Hoy hace dos años. Poco más que añadir, o mucho. Desde entonces, las noches cuentan insomnios, las tardes ratos sin desvelo. Porque en la prehistoria, es decir, en 2020, los 14 de marzo servían para celebrar el final del primer quinto del año o Santa Matilda. Aquello quedó desplazado por la realidad en su peor versión, y en ella estamos, reconstruyéndonos. No es poca cosa cuando se enumera por encima: una pandemia mundial, otra guerra civil con atisbos de nuclear y esa sensación de que pase lo que pase nunca se pasará. Los niños, en cambio, siguen atrapando copos de nieve con la boca. Hay esperanza. Y en ella hay vida.

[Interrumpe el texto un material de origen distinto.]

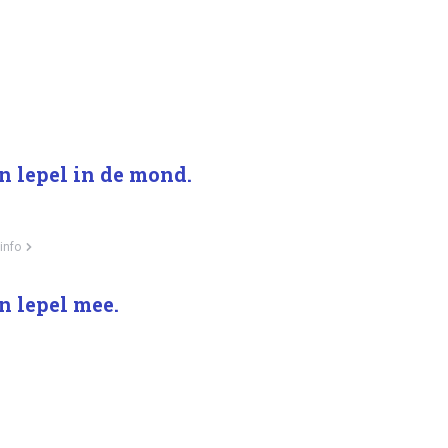
n lepel in de mond.
info
n lepel mee.
d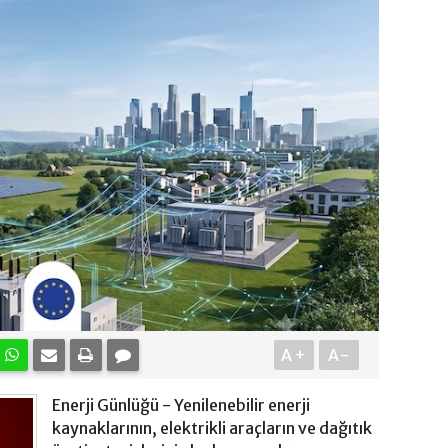
A+
A-
Enerji Günlüğü - Yenilenebilir enerji
kaynaklarının, elektrikli araçların ve dağıtık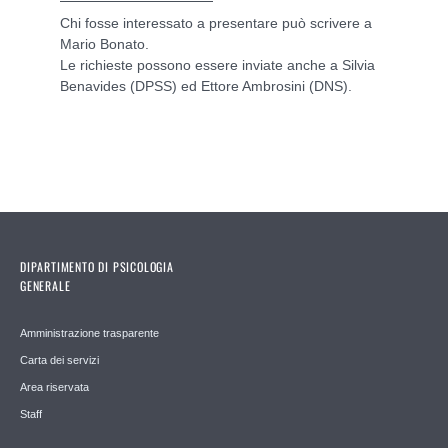
Chi fosse interessato a presentare può scrivere a
Mario Bonato.
Le richieste possono essere inviate anche a Silvia
Benavides (DPSS) ed Ettore Ambrosini (DNS).
DIPARTIMENTO DI PSICOLOGIA
GENERALE
Amministrazione trasparente
Carta dei servizi
Area riservata
Staff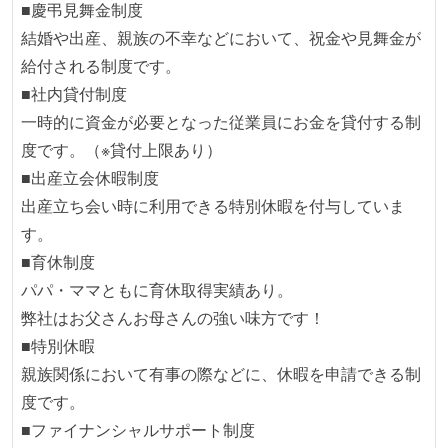
■慶弔見舞金制度
結婚や出産、親族の不幸などにおいて、祝金や見舞金が
給付される制度です。
■社内貸付制度
一時的に資金が必要となった従業員にお金を貸付する制
度です。（※貸付上限あり）
■出産立会休暇制度
出産立ち会い時に利用できる特別休暇を付与していま
す。
■育休制度
パパ・ママともに育休取得実績あり。
弊社はお父さんお母さんの強い味方です！
■特別休暇
親族関係において有事の際などに、休暇を申請できる制
度です。
■ファイナンシャルサポート制度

Hoy hace dos años. Repito. En esos tiempos de los de antes las pesadillas aguaban el café de la mañana. Ahora nos ponen de buen humor. Extraña forma de ir tirando. Pero ya se sabe que cualquier subterfugio vale en estos casos. Es más, tanta es la ficción acorralándonos que se venden menos entradas para conciertos, obras y películas. También menos pisos. Razón: portería. Al ir a preguntar me encuentro con una anciana en el vestíbulo. «Buen día, joven». Debo serlo si lo dice sonriendo tras la mascarilla.
Hoy hace dos años que lo invisible nos da un ala. Aspirar a dos implica beber o tocar con los amigos. Si uno lo piensa con resaca, esta mierda ha sacado lo peor de nosotros sin arrancarnos la bondad del todo. Hablar con madre, volver a casa sabiendo que casa es cualquier parte, saber que los aniversarios sirven para perder la noción del tiempo… Ha cundido por defecto. Seguimos subiendo la cuesta para ver el abismo iluminado. No hay otra.